• WHAT TO DO:
Return the text from each of the entries below line for line, with no changes, and leave out the pictures.

• DATA FOR THIS TASK:
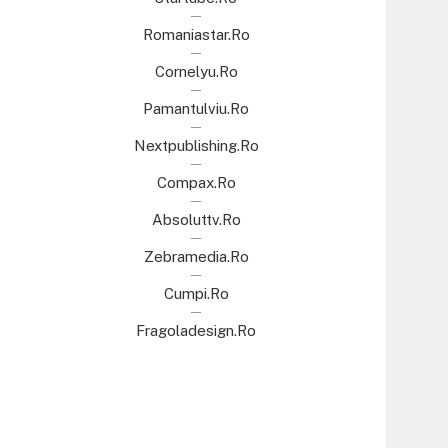
Romaniastar.ro
Cornelyu.ro
Pamantulviu.ro
Nextpublishing.ro
Compax.ro
Absoluttv.ro
Zebramedia.ro
Cumpi.ro
Fragoladesign.ro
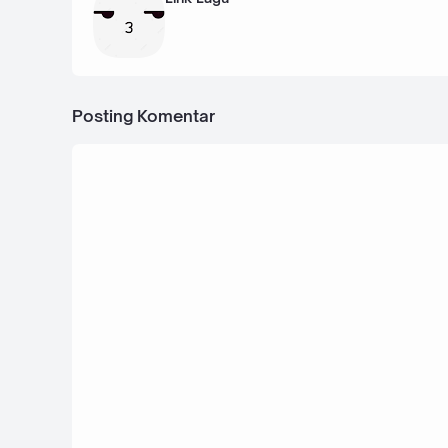
Posting Komentar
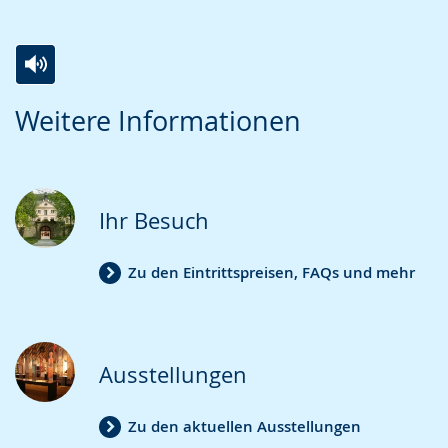
Zur
Aktiviere
Ein
Weitere Informationen
Leichten
Audio-
Video
Sprache
Unterstützung.
in
wechseln.
Deutscher
Gebärdensprache
Ihr Besuch
wird
angezeigt.
Zu den Eintrittspreisen, FAQs und mehr
Ausstellungen
Zu den aktuellen Ausstellungen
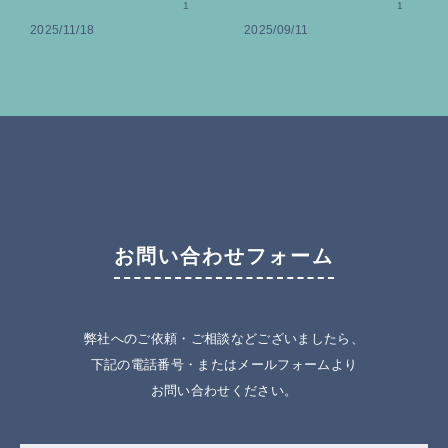
捨離」のススメ
1
ろしい代償
1
2025/11/18
2025/09/11
お問い合わせフォーム
弊社へのご依頼・ご相談などございましたら、
下記の電話番号・またはメールフォームより
お問い合わせください。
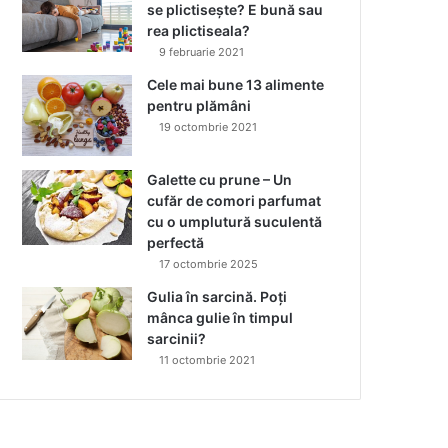
se plictisește? E bună sau
rea plictiseala?
9 februarie 2021
Cele mai bune 13 alimente
pentru plămâni
19 octombrie 2021
Galette cu prune – Un
cufăr de comori parfumat
cu o umplutură suculentă
perfectă
17 octombrie 2025
Gulia în sarcină. Poți
mânca gulie în timpul
sarcinii?
11 octombrie 2021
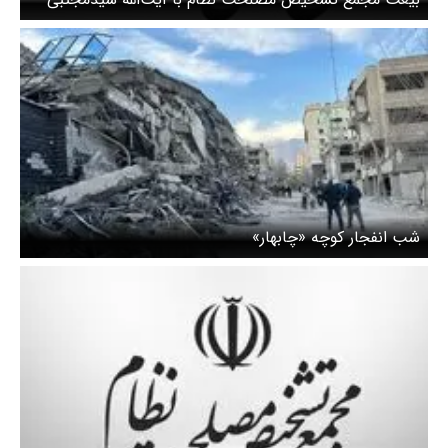
خامنه‌ای
شب انفجار کوچه «چابهار»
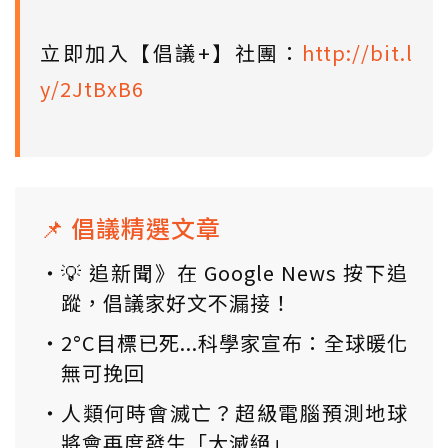
立即加入【倡議+】社團：
http://bit.l
y/2JtBxB6
📌 倡議精選文章
💡 追新聞》在 Google News 按下追
蹤，倡議家好文不漏接！
2°C目標已死...科學家宣布：全球暖化
無可挽回
人類何時會滅亡？超級電腦預測地球
將會再度發生「大滅絕」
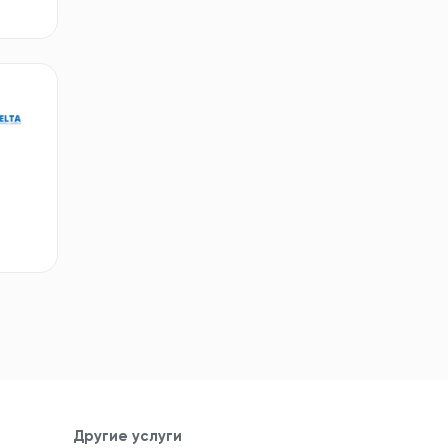
Другие услуги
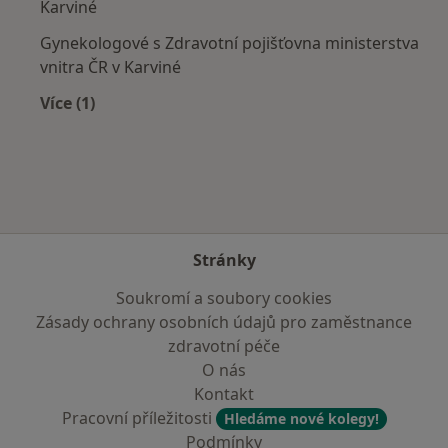
Karviné
Gynekologové s Zdravotní pojišťovna ministerstva
vnitra ČR v Karviné
Více (1)
Více v kategorii: Zdravotní pojišťovny
Stránky
Soukromí a soubory cookies
Zásady ochrany osobních údajů pro zaměstnance
zdravotní péče
O nás
Kontakt
Pracovní příležitosti
Hledáme nové kolegy!
Podmínky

• RESULT OF THIS EXERCISE:
Romaniastar.ro
Cornelyu.ro
Pamantulviu.ro
Nextpublishing.ro
Compax.ro
Absoluttv.ro
Zebramedia.ro
Cumpi.ro
Fragoladesign.ro
Posting Komentar
Zur
Aktiviere
Ein
Weitere Informationen
Leichten
Audio-
Video
Sprache
Unterstützung.
in
wechseln.
Deutscher
Gebärdensprache
Ihr Besuch
wird
angezeigt.
Zu den Eintrittspreisen, FAQs und mehr
Ausstellungen
Zu den aktuellen Ausstellungen
捨離」のススメ
1
ろしい代償
1
2025/11/18
2025/09/11
お問い合わせフォーム
弊社へのご依頼・ご相談などございましたら、
下記の電話番号・またはメールフォームより
お問い合わせください。
se plictisește? E bună sau
rea plictiseala?
9 februarie 2021
Cele mai bune 13 alimente
pentru plămâni
19 octombrie 2021
Galette cu prune – Un
cufăr de comori parfumat
cu o umplutură suculentă
perfectă
17 octombrie 2025
Gulia în sarcină. Poți
mânca gulie în timpul
sarcinii?
11 octombrie 2021
خامنه‌ای
شب انفجار کوچه «چابهار»
立即加入【倡議+】社團：
http://bit.l
y/2JtBxB6
📌 倡議精選文章
💡 追新聞》在 Google News 按下追
蹤，倡議家好文不漏接！
2°C目標已死...科學家宣布：全球暖化
無可挽回
人類何時會滅亡？超級電腦預測地球
將會再度發生「大滅絕」
Другие услуги
Karviné
Gynekologové s Zdravotní pojišťovna ministerstva
vnitra ČR v Karviné
Více (1)
Více v kategorii: Zdravotní pojišťovny
Stránky
Soukromí a soubory cookies
Zásady ochrany osobních údajů pro zaměstnance
zdravotní péče
O nás
Kontakt
Pracovní příležitosti
Hledáme nové kolegy!
Podmínky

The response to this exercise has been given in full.